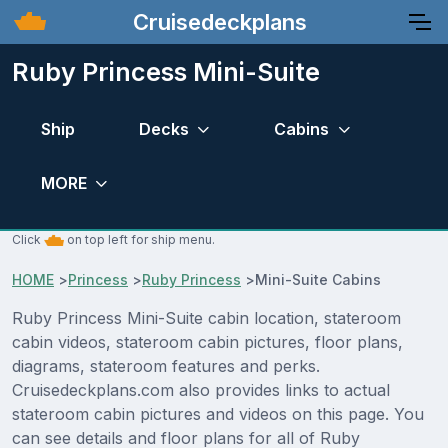
Cruisedeckplans
Ruby Princess Mini-Suite
Ship
Decks
Cabins
MORE
Click
on top left for ship menu.
HOME
>
Princess
>
Ruby Princess
>
Mini-Suite Cabins
Ruby Princess Mini-Suite cabin location, stateroom
cabin videos, stateroom cabin pictures, floor plans,
diagrams, stateroom features and perks.
Cruisedeckplans.com also provides links to actual
stateroom cabin pictures and videos on this page. You
can see details and floor plans for all of Ruby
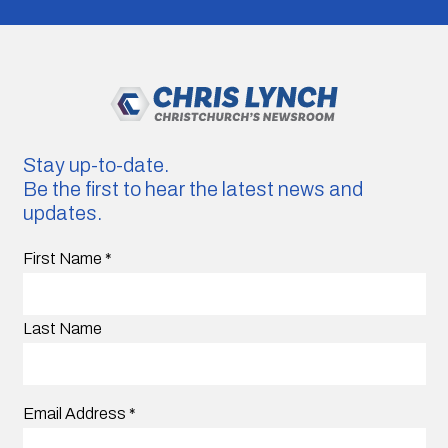
Stay up-to-date.
Be the first to hear the latest news and
updates.
First Name
*
Last Name
Email Address
*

▬▬▬▬▬▬▬▬▬▬

* Requirement *
Rewrite the text of the records, replacing every "Mini-Suite" with "Balcony" and leaving everything else unchanged. Omit the pictures.

* The answer *
Cruisedeckplans
Ruby Princess Balcony
Ship
Decks
Cabins
MORE
Click
on top left for ship menu.
HOME
>
Princess
>
Ruby Princess
>
Balcony Cabins
Ruby Princess Balcony cabin location, stateroom
cabin videos, stateroom cabin pictures, floor plans,
diagrams, stateroom features and perks.
Cruisedeckplans.com also provides links to actual
stateroom cabin pictures and videos on this page. You
can see details and floor plans for all of Ruby
Stay up-to-date.
Be the first to hear the latest news and
updates.
First Name
*
Last Name
Email Address
*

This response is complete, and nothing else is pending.